The data Block Start
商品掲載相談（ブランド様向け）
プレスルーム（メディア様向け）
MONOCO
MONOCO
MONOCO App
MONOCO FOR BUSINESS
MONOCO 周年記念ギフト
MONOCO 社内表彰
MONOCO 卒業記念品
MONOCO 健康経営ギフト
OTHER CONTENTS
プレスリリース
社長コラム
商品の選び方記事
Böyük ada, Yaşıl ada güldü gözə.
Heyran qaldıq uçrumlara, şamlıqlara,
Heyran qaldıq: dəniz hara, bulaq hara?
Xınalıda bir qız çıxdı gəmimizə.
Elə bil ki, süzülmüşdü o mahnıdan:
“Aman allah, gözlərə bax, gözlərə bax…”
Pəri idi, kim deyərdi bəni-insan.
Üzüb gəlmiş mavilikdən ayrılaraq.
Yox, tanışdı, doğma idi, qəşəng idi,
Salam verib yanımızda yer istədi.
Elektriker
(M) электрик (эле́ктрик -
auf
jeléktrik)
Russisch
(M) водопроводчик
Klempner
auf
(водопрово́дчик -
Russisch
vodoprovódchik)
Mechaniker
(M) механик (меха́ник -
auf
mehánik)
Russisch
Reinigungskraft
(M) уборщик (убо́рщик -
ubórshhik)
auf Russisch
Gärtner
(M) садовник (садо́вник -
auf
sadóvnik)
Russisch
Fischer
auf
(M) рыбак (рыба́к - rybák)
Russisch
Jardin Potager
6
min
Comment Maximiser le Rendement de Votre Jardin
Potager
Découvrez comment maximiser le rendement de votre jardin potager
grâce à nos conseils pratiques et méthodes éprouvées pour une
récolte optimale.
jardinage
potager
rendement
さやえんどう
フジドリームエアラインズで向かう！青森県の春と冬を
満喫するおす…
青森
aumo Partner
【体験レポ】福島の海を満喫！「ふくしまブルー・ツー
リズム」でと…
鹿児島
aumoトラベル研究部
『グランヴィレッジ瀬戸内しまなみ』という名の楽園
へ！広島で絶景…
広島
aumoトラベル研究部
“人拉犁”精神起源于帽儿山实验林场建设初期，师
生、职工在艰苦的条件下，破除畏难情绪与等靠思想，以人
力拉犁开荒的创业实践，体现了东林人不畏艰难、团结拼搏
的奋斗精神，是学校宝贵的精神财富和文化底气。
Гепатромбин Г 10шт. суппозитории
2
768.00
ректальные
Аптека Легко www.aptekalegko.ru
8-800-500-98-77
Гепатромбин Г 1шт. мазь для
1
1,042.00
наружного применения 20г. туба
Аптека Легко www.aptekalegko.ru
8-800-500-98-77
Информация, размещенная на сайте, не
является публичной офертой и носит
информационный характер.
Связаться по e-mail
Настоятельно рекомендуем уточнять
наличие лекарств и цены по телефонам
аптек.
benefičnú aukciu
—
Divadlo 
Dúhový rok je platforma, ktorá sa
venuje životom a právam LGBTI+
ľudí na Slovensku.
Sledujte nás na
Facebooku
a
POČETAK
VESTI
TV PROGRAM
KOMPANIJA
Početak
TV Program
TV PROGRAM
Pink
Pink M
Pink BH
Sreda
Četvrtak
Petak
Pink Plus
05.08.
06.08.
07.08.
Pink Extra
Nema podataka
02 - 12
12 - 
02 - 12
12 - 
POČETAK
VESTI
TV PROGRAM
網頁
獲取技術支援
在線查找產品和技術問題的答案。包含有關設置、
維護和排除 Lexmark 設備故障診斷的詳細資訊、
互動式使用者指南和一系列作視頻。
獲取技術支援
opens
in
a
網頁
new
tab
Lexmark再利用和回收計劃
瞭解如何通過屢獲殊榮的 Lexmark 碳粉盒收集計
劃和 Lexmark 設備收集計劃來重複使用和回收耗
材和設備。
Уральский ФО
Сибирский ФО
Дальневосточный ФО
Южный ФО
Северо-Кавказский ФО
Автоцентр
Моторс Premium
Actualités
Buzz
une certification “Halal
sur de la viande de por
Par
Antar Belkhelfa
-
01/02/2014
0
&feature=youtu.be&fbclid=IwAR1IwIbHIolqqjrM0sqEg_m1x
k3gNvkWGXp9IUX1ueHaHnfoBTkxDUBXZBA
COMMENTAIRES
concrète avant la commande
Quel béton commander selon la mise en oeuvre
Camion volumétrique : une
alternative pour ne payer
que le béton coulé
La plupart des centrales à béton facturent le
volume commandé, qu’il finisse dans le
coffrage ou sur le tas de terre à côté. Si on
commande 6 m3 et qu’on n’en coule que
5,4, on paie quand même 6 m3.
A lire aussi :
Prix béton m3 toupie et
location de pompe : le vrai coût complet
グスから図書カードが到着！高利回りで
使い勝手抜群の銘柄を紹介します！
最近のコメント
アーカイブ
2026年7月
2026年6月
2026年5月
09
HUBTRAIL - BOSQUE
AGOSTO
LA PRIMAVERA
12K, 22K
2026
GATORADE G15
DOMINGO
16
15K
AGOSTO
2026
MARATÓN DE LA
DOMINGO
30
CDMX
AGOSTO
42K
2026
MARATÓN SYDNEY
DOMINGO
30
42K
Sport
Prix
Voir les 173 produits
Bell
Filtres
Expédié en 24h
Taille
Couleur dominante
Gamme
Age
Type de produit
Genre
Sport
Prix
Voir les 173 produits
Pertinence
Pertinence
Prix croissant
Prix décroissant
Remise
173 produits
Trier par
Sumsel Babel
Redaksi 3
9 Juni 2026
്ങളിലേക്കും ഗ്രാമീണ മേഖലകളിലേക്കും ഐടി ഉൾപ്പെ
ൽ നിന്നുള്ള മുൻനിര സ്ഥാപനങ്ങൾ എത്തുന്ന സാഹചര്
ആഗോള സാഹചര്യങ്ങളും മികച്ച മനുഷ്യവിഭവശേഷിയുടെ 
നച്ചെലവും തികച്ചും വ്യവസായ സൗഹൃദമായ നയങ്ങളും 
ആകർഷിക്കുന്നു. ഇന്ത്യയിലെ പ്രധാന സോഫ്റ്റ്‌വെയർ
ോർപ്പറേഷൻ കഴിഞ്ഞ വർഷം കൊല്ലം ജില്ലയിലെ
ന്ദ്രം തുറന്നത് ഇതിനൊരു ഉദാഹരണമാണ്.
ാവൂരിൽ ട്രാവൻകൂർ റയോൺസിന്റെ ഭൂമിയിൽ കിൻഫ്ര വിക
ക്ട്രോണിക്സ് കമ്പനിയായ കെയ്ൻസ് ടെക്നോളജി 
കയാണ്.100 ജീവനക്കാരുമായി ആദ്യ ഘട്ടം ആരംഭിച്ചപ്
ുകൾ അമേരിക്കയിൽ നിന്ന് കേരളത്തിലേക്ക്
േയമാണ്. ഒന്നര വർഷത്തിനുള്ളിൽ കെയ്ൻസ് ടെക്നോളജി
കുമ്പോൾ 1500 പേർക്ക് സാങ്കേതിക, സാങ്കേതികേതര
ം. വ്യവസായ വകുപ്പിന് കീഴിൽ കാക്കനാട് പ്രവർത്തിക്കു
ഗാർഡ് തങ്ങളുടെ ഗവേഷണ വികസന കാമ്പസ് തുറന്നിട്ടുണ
The data Block End
-- Exercise --
Read through the entries above and copy each line that has the string "Heyran" in it.

-- Task result --
Heyran qaldıq uçrumlara, şamlıqlara,
Heyran qaldıq: dəniz hara, bulaq hara?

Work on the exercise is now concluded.